ACA Connects — an association representing about 500 independent broadband providers and municipalities — held a press briefing today announcing its intention to file comments with the Federal Communications Commission (FCC) on permitting and other issues, aimed at streamlining deployment of broadband infrastructure.
The comments respond to the FCC’s “Build America: Eliminating Barriers to Wireline Deployment” Notice of Inquiry, part of Chairman Brendan Carr’s broader effort to remove broadband buildout obstacles. ACA Connects is leveraging Section 253 of the Communications Act, which directs the FCC to preempt state and local requirements that prohibit or effectively prohibit telecommunications service.
According to two ACA Connects staff members — President and CEO Grant Spellmeyer and Senior Vice President of Legal and Regulatory Affairs Brian Hurley — the association’s members experience significant delays in obtaining construction permits from local governments, often with no explanation or timeline provided.

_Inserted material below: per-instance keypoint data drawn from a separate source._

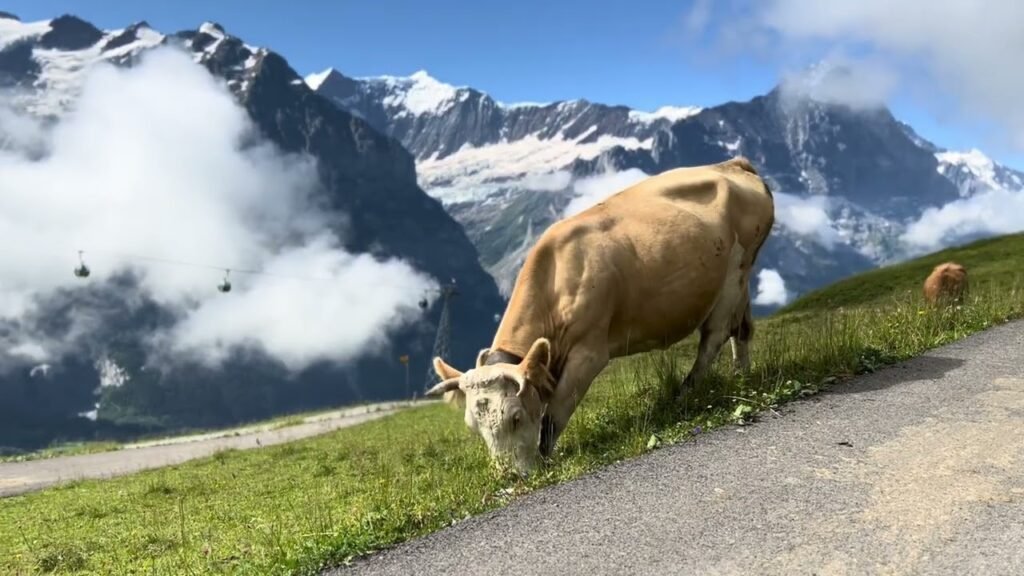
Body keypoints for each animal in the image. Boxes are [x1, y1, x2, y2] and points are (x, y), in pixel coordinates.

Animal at [426, 157, 776, 475]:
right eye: (473, 425)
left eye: (515, 417)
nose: (510, 476)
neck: (555, 278)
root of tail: (731, 164)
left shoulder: (589, 353)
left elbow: (553, 416)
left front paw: (547, 459)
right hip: (741, 278)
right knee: (741, 330)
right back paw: (742, 378)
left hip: (734, 272)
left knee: (714, 336)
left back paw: (684, 395)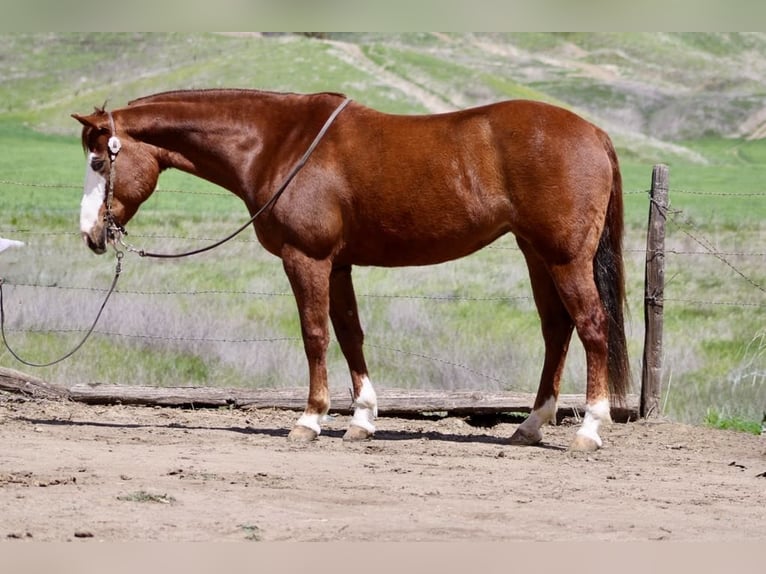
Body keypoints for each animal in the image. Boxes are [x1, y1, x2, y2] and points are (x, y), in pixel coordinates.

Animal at [73, 88, 630, 451]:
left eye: (99, 162)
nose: (90, 234)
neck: (279, 143)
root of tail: (596, 133)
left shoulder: (307, 259)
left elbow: (315, 335)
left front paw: (310, 420)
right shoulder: (338, 265)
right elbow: (349, 334)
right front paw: (361, 420)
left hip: (565, 258)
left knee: (591, 326)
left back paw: (588, 429)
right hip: (537, 254)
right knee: (557, 329)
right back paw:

In one case, a provider faced an 18-month delay while a city pursued its own competing network project. Other providers have encountered restrictions limiting permit reviews to small geographic areas, resulting in months-long delays for routine upgrades.
To address these issues, ACA Connects recommends the FCC adopt “shot clocks” that require state and local agencies to act on complete permitting applications within reasonable timeframes.
Beyond delays, ACA Connects members are grappling with unexpected, excessive permitting fees. Some communities add inspection fees after permits are already granted, while others mandate construction requirements that deviate from standard industry practices. The organization argues these fees disproportionately affect smaller providers and discourage investment in underserved areas.
ACA Connects is urging the FCC to clarify that in-kind contributions — such as free conduit or fiber service to municipal buildings — should count toward fee calculations, and local governments cannot charge multiple access fees for cable and telecommunications services offered over the same network.
ACA Connects’ comments will also address excessive construction requirements, including mandates to build infrastructure far deeper underground than industry standards require, disproportionate performance bond demands, and overly broad indemnification clauses. In some cases, providers disturbing a small section of sidewalk are required to repave entire blocks or neighborhoods.
“Our members approach these as partnerships,” said Hurley. “They go to the city manager or relevant authority and want this to be productive. But unfortunately, that’s not always the case.”
ACA Connects also plans to ask the FCC to declare that state broadband rate regulation violates federal law. Citing New York’s Affordable Broadband Act — which requires providers to offer service at regulated rates of $15 to $20 per month — ACA Connects believes price controls discourage investment and network expansion.
ACA Connects referred to a study conducted with Cartesian, which found that even relatively modest rate regulation — such as a $30 monthly price limit — depresses investment in broadband networks, particularly in rural and sparsely populated areas.
With ACA Connects members having expanded broadband availability by nearly 50% over the past seven years using primarily private capital — according to Spellmeyer — the organization sees permitting reform as essential to maintaining that momentum. The group wants its members’ funds to go toward network investment rather than navigating permitting and construction obstacles.
The organization expects its comments to be filed with the FCC on November 17, assuming the federal government reopens following the shutdown.
“Day in, day out, the thing that will make the biggest difference to future deployment is how proceedings like this play out,” said Spellmeyer.